Last year, a friend and I were returning home after an afternoon out, and decided to take a longer route than usual. On the way, we passed a Jewish temple. We quickly noticed the prominence of the building, but more so we noticed the prominence of the flag waving above it.
The Israeli flag was striking for one reason: while the building itself was certainly impressive, the stature of the building seemed almost an afterthought beneath the flag itself. A shadow, almost. But how could an enormous building be a mere shadow of cloth?
We noted how odd it must have looked to passersby: a hijab-clad woman pondering the facade of a Jewish temple in the middle of the quite secular city. I’ll admit - we even shared a laugh about how strange it must have looked.
As we stood there, someone was making their way to the entrance for a service that evening. The person smiled and — what? Held the door open for us, thinking we were actually on our way inside.
Talk about crumbling walls. No, this didn’t break down the heinous checkpoints in Gaza or bring down the firing posts looming from atop the wall hideously marking the Middle Eastern skyline. But it certainly threw me for a loop. I was being invited in, hijab and all. There was absolutely no animosity, fear, or hesitation in this stranger’s eyes. I declined the invitation, but was left with something to reflect on for the evening.

No image is simple.
Just before leaving the premises, my friend snapped a picture of me. Quickly. It was a picture of my face and the Israeli flag blowing above me.
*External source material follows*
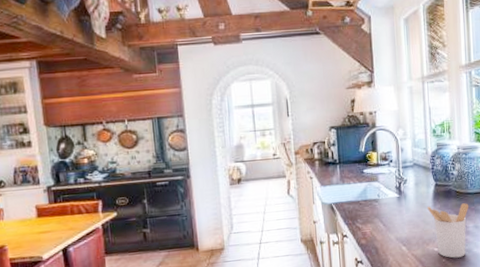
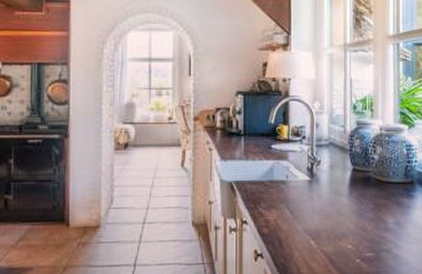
utensil holder: present [427,203,469,258] -> none [342,194,390,259]

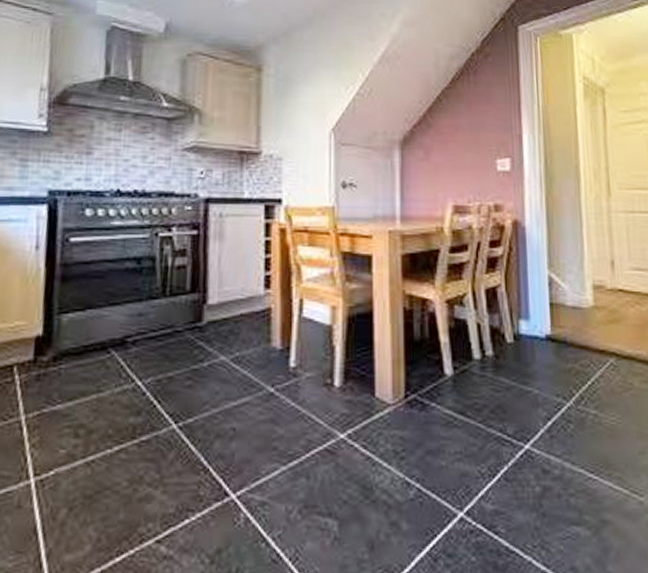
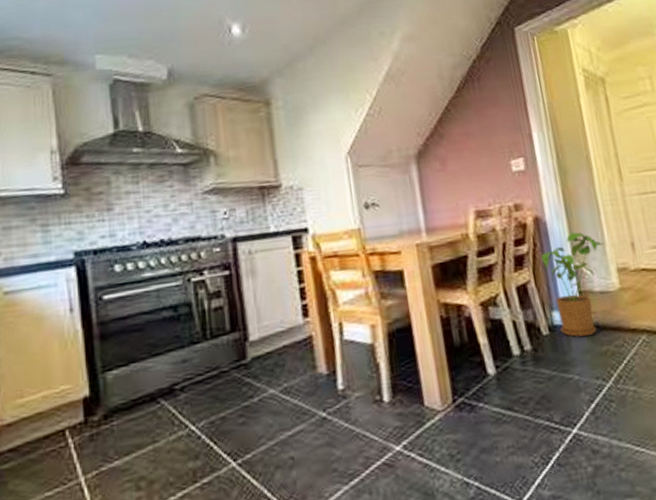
house plant: none [515,241,583,351] -> present [541,232,605,337]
I was neither saluting nor cursing it. I wasn’t looking at it, either - I was looking ahead, even away from it.
It was, at the time, simple: a snapshot of seemingly irreconcilable imagery. On a more analytical level, perhaps it was me looking toward a future where being invited inside wouldn’t have struck me as odd at all.
Of course, nothing is simple. Flags are not simple, garments are not simple. People get seriously wound up about flags, about who they represent - and who they fail to represent.
Once the photograph was released, the lesson about flags was drilled into my conscience even more than it had in my years of waving a Palestinian flag at demonstrations. People made all kinds of assumptions about what the photo signified. They assumed - without bothering to ask.
My good friend Roi Ben-Yehuda, an Israeli dissident and man of conscience (I talked about him in a previous blog) addresses the issue of flags in his most recent piece for Haaretz. He has the nerve - the chutzpah, even - to highlight that the Israeli flag doesn’t represent a non-Jewish Israeli citizens - who, he elaborates - have “de facto secondary-citizen status” in the country.
Some of his own are none too happy with him. Just see the “talkbacks”, where Roi is being slammed by readers. But wait - isn’t Israel a democracy? Why is he an ingrate and infidel just for speaking truth to power? It seems to me that if one is proud of their democracy, they’d call Roi a patriot and celebrate a system that allows him to speak freely.
See Roi’s latest article here, and a powerful anecdote from it here:
“As I stared at the flag some more, my mind wandered: I remembered a heated debate I had with an Arab-Israeli friend during the height of the second Intifadah. Discussing the disproportionate and deadly use of power exercised by the government in response to an Arab-Israeli protest, which left 12 citizens dead, my friend cried in a broken voice:
“Just look at your flag, where the hell am I represented there?”
I had no good reply. Unfortunately, I still don’t.
Looking at the flag with the eyes of an Arab-Israeli one does not see Ben-Gurion’s personification of unity and continuity, rather, one sees a symbol of exclusion.”